Try it
Output every line of the records below verbatim and leave out the pictures.

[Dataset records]
--------------------------------
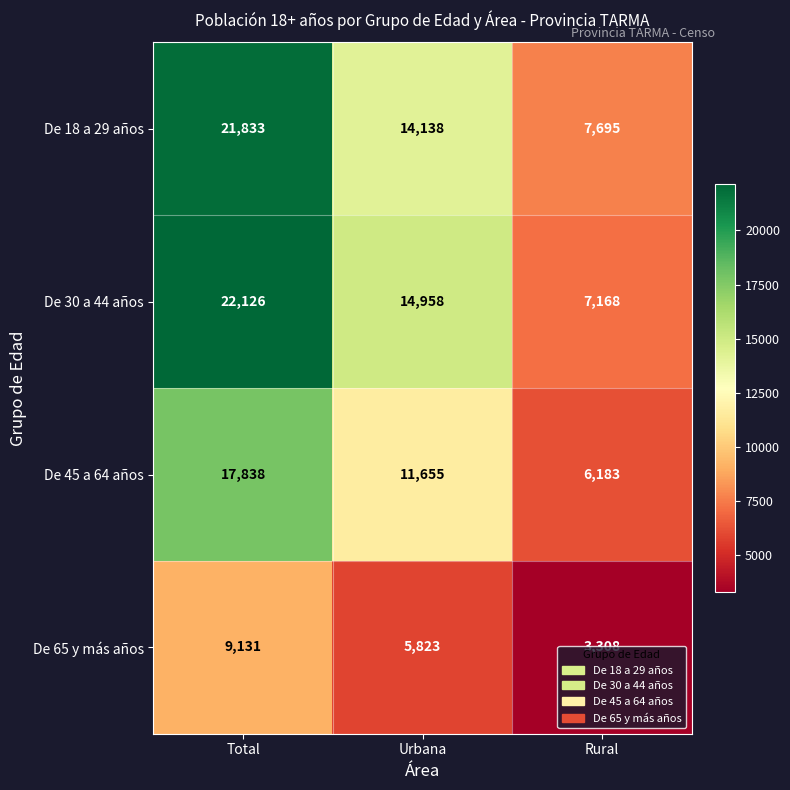

At which category is the sum across all series the highest?

Total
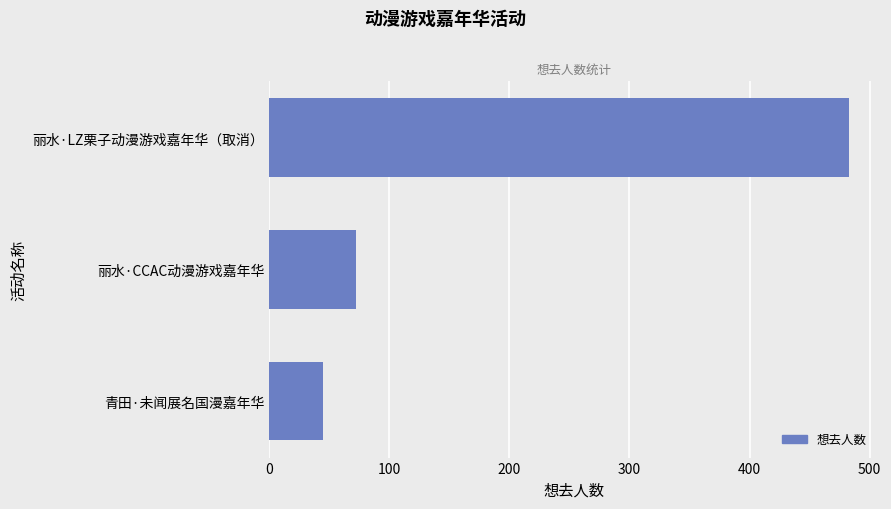

What is the sum of the values at 青田·未闻展名国漫嘉年华 and 丽水·LZ栗子动漫游戏嘉年华（取消）?

528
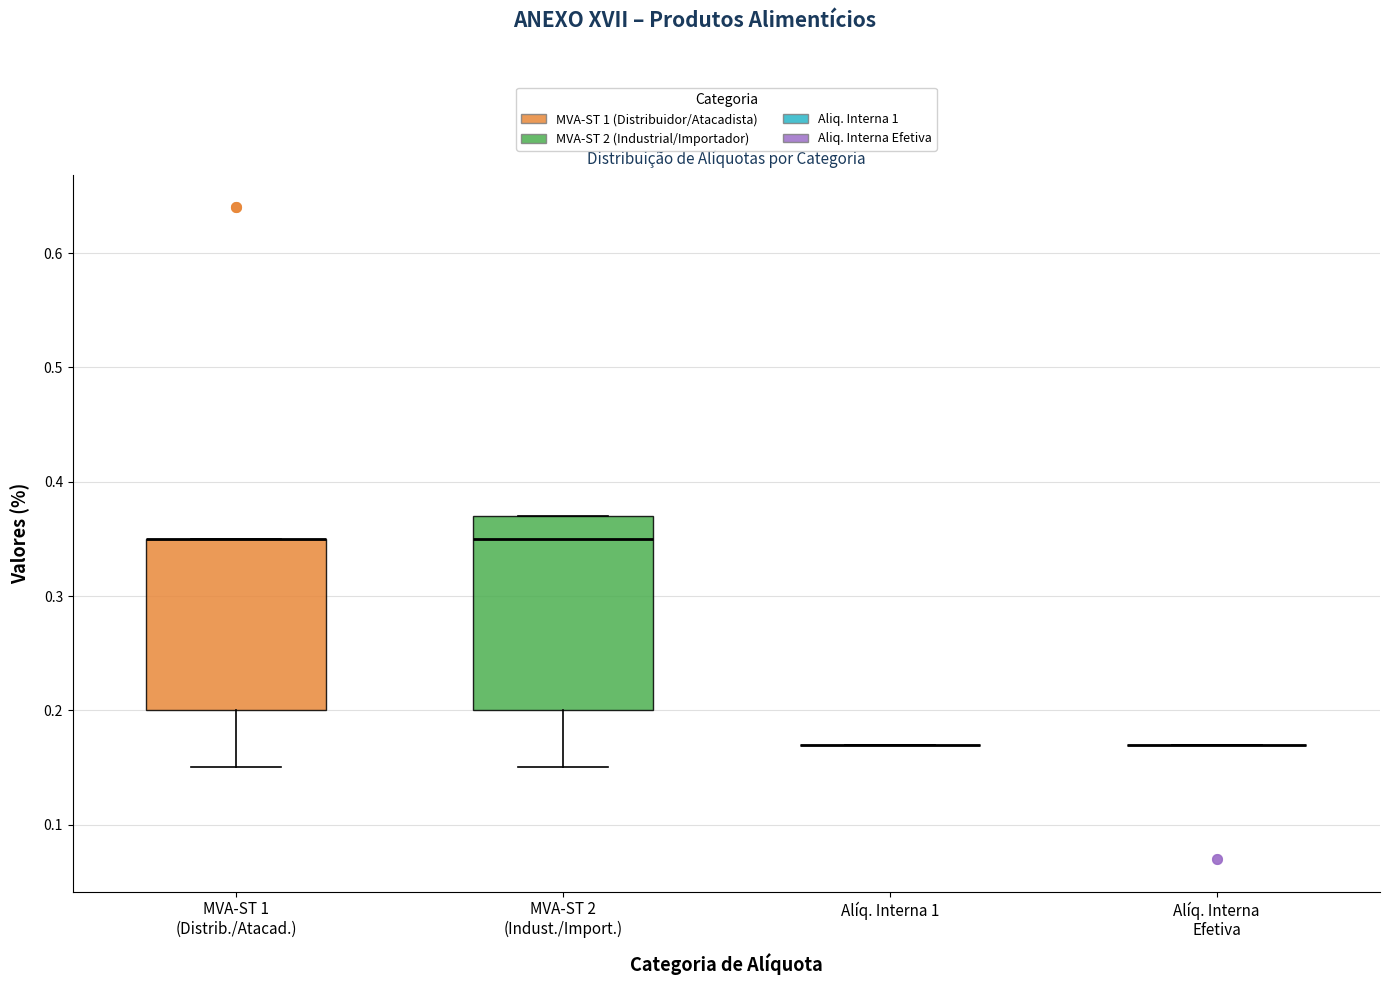

Which box is the tallest, from its lower edge to its upper edge?

MVA-ST 2 (Indust./Import.)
--------------------------------
Reply
At which category is the sum across all series the highest?

Total

What is the sum of the values at 青田·未闻展名国漫嘉年华 and 丽水·LZ栗子动漫游戏嘉年华（取消）?

528

Which box is the tallest, from its lower edge to its upper edge?

MVA-ST 2 (Indust./Import.)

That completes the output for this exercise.